▶ What you need to do
An exact copy of all the data is the required output.

▶ Task material
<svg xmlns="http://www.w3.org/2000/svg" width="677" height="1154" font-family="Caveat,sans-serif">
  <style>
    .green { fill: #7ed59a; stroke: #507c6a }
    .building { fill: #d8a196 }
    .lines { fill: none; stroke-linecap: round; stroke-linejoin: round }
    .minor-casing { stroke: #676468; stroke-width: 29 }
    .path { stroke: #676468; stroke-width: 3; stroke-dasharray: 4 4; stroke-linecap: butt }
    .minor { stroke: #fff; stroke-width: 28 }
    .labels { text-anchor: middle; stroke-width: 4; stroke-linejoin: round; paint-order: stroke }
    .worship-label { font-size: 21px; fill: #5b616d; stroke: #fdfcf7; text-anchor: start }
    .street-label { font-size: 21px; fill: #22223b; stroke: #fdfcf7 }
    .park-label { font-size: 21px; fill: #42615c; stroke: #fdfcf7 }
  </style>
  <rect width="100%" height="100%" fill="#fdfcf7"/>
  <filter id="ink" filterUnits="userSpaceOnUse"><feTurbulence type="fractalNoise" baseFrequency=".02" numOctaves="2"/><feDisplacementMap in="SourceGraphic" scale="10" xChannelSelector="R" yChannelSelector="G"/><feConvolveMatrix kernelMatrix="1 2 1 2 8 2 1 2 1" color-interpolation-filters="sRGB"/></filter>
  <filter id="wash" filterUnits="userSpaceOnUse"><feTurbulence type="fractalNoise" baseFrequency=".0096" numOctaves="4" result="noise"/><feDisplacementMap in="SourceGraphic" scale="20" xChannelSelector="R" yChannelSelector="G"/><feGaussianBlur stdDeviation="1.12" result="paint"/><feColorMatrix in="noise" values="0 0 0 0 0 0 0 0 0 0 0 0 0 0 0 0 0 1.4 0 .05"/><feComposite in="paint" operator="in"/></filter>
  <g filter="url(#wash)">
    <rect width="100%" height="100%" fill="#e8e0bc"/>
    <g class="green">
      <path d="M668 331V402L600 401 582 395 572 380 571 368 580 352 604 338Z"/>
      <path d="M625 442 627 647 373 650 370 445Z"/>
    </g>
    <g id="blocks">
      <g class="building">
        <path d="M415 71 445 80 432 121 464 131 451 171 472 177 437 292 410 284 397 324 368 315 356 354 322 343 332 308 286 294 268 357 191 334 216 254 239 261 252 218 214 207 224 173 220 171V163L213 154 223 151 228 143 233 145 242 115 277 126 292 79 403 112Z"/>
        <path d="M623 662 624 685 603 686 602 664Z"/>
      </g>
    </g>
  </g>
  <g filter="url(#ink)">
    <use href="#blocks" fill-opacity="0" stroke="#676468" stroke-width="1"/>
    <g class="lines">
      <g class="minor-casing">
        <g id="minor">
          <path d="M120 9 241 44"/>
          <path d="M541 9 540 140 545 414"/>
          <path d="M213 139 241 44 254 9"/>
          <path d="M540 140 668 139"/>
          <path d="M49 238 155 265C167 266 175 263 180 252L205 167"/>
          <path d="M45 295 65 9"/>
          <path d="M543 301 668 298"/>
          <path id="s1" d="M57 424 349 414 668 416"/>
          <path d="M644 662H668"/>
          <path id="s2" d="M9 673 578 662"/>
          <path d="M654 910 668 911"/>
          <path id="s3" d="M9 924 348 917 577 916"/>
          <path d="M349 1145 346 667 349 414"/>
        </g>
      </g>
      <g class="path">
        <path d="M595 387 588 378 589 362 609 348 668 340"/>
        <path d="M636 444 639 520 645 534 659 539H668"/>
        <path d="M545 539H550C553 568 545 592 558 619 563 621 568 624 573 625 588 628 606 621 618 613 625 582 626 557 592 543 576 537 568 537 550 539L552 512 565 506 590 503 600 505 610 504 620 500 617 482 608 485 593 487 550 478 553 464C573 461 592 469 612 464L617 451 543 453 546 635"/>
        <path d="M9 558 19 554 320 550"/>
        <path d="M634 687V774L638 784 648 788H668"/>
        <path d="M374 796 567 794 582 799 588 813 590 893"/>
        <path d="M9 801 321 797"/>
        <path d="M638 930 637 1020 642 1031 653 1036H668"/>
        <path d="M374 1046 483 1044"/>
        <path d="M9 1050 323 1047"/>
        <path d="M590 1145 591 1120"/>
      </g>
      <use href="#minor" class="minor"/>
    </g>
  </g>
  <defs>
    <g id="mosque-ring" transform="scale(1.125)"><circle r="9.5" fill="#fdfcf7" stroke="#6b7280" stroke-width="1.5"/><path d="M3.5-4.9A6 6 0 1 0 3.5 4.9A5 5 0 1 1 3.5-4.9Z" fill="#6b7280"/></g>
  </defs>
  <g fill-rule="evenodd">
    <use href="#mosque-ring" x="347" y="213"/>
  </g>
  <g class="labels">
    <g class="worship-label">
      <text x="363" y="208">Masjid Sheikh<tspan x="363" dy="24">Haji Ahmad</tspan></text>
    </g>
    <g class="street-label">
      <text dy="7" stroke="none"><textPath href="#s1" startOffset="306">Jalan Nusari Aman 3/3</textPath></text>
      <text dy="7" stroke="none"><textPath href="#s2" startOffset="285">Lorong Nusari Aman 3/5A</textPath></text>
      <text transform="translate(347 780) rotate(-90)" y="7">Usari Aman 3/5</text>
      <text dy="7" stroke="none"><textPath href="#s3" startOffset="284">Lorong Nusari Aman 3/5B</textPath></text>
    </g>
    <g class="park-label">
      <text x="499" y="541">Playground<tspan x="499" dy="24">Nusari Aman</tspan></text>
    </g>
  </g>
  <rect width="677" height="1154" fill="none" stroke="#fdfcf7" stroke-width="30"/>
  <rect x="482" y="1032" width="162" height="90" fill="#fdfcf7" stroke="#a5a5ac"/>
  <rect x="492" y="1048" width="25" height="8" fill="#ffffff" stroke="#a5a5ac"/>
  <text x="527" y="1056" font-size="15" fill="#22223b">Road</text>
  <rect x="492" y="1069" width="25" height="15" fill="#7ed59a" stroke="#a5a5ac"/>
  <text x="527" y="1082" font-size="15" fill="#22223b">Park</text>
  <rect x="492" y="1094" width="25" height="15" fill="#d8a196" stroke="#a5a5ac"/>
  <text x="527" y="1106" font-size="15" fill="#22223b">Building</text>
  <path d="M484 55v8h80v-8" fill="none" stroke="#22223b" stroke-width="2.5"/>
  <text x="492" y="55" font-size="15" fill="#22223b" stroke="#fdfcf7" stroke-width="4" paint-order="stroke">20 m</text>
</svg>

▶ Task solution
<svg xmlns="http://www.w3.org/2000/svg" width="677" height="1154" font-family="Caveat,sans-serif">
  <style>
    .green { fill: #7ed59a; stroke: #507c6a }
    .building { fill: #d8a196 }
    .lines { fill: none; stroke-linecap: round; stroke-linejoin: round }
    .minor-casing { stroke: #676468; stroke-width: 29 }
    .path { stroke: #676468; stroke-width: 3; stroke-dasharray: 4 4; stroke-linecap: butt }
    .minor { stroke: #fff; stroke-width: 28 }
    .labels { text-anchor: middle; stroke-width: 4; stroke-linejoin: round; paint-order: stroke }
    .worship-label { font-size: 21px; fill: #5b616d; stroke: #fdfcf7; text-anchor: start }
    .street-label { font-size: 21px; fill: #22223b; stroke: #fdfcf7 }
    .park-label { font-size: 21px; fill: #42615c; stroke: #fdfcf7 }
  </style>
  <rect width="100%" height="100%" fill="#fdfcf7"/>
  <filter id="ink" filterUnits="userSpaceOnUse"><feTurbulence type="fractalNoise" baseFrequency=".02" numOctaves="2"/><feDisplacementMap in="SourceGraphic" scale="10" xChannelSelector="R" yChannelSelector="G"/><feConvolveMatrix kernelMatrix="1 2 1 2 8 2 1 2 1" color-interpolation-filters="sRGB"/></filter>
  <filter id="wash" filterUnits="userSpaceOnUse"><feTurbulence type="fractalNoise" baseFrequency=".0096" numOctaves="4" result="noise"/><feDisplacementMap in="SourceGraphic" scale="20" xChannelSelector="R" yChannelSelector="G"/><feGaussianBlur stdDeviation="1.12" result="paint"/><feColorMatrix in="noise" values="0 0 0 0 0 0 0 0 0 0 0 0 0 0 0 0 0 1.4 0 .05"/><feComposite in="paint" operator="in"/></filter>
  <g filter="url(#wash)">
    <rect width="100%" height="100%" fill="#e8e0bc"/>
    <g class="green">
      <path d="M668 331V402L600 401 582 395 572 380 571 368 580 352 604 338Z"/>
      <path d="M625 442 627 647 373 650 370 445Z"/>
    </g>
    <g id="blocks">
      <g class="building">
        <path d="M415 71 445 80 432 121 464 131 451 171 472 177 437 292 410 284 397 324 368 315 356 354 322 343 332 308 286 294 268 357 191 334 216 254 239 261 252 218 214 207 224 173 220 171V163L213 154 223 151 228 143 233 145 242 115 277 126 292 79 403 112Z"/>
        <path d="M623 662 624 685 603 686 602 664Z"/>
      </g>
    </g>
  </g>
  <g filter="url(#ink)">
    <use href="#blocks" fill-opacity="0" stroke="#676468" stroke-width="1"/>
    <g class="lines">
      <g class="minor-casing">
        <g id="minor">
          <path d="M120 9 241 44"/>
          <path d="M541 9 540 140 545 414"/>
          <path d="M213 139 241 44 254 9"/>
          <path d="M540 140 668 139"/>
          <path d="M49 238 155 265C167 266 175 263 180 252L205 167"/>
          <path d="M45 295 65 9"/>
          <path d="M543 301 668 298"/>
          <path id="s1" d="M57 424 349 414 668 416"/>
          <path d="M644 662H668"/>
          <path id="s2" d="M9 673 578 662"/>
          <path d="M654 910 668 911"/>
          <path id="s3" d="M9 924 348 917 577 916"/>
          <path d="M349 1145 346 667 349 414"/>
        </g>
      </g>
      <g class="path">
        <path d="M595 387 588 378 589 362 609 348 668 340"/>
        <path d="M636 444 639 520 645 534 659 539H668"/>
        <path d="M545 539H550C553 568 545 592 558 619 563 621 568 624 573 625 588 628 606 621 618 613 625 582 626 557 592 543 576 537 568 537 550 539L552 512 565 506 590 503 600 505 610 504 620 500 617 482 608 485 593 487 550 478 553 464C573 461 592 469 612 464L617 451 543 453 546 635"/>
        <path d="M9 558 19 554 320 550"/>
        <path d="M634 687V774L638 784 648 788H668"/>
        <path d="M374 796 567 794 582 799 588 813 590 893"/>
        <path d="M9 801 321 797"/>
        <path d="M638 930 637 1020 642 1031 653 1036H668"/>
        <path d="M374 1046 483 1044"/>
        <path d="M9 1050 323 1047"/>
        <path d="M590 1145 591 1120"/>
      </g>
      <use href="#minor" class="minor"/>
    </g>
  </g>
  <defs>
    <g id="mosque-ring" transform="scale(1.125)"><circle r="9.5" fill="#fdfcf7" stroke="#6b7280" stroke-width="1.5"/><path d="M3.5-4.9A6 6 0 1 0 3.5 4.9A5 5 0 1 1 3.5-4.9Z" fill="#6b7280"/></g>
  </defs>
  <g fill-rule="evenodd">
    <use href="#mosque-ring" x="347" y="213"/>
  </g>
  <g class="labels">
    <g class="worship-label">
      <text x="363" y="208">Masjid Sheikh<tspan x="363" dy="24">Haji Ahmad</tspan></text>
    </g>
    <g class="street-label">
      <text dy="7" stroke="none"><textPath href="#s1" startOffset="306">Jalan Nusari Aman 3/3</textPath></text>
      <text dy="7" stroke="none"><textPath href="#s2" startOffset="285">Lorong Nusari Aman 3/5A</textPath></text>
      <text transform="translate(347 780) rotate(-90)" y="7">Usari Aman 3/5</text>
      <text dy="7" stroke="none"><textPath href="#s3" startOffset="284">Lorong Nusari Aman 3/5B</textPath></text>
    </g>
    <g class="park-label">
      <text x="499" y="541">Playground<tspan x="499" dy="24">Nusari Aman</tspan></text>
    </g>
  </g>
  <rect width="677" height="1154" fill="none" stroke="#fdfcf7" stroke-width="30"/>
  <rect x="482" y="1032" width="162" height="90" fill="#fdfcf7" stroke="#a5a5ac"/>
  <rect x="492" y="1048" width="25" height="8" fill="#ffffff" stroke="#a5a5ac"/>
  <text x="527" y="1056" font-size="15" fill="#22223b">Road</text>
  <rect x="492" y="1069" width="25" height="15" fill="#7ed59a" stroke="#a5a5ac"/>
  <text x="527" y="1082" font-size="15" fill="#22223b">Park</text>
  <rect x="492" y="1094" width="25" height="15" fill="#d8a196" stroke="#a5a5ac"/>
  <text x="527" y="1106" font-size="15" fill="#22223b">Building</text>
  <path d="M484 55v8h80v-8" fill="none" stroke="#22223b" stroke-width="2.5"/>
  <text x="492" y="55" font-size="15" fill="#22223b" stroke="#fdfcf7" stroke-width="4" paint-order="stroke">20 m</text>
</svg>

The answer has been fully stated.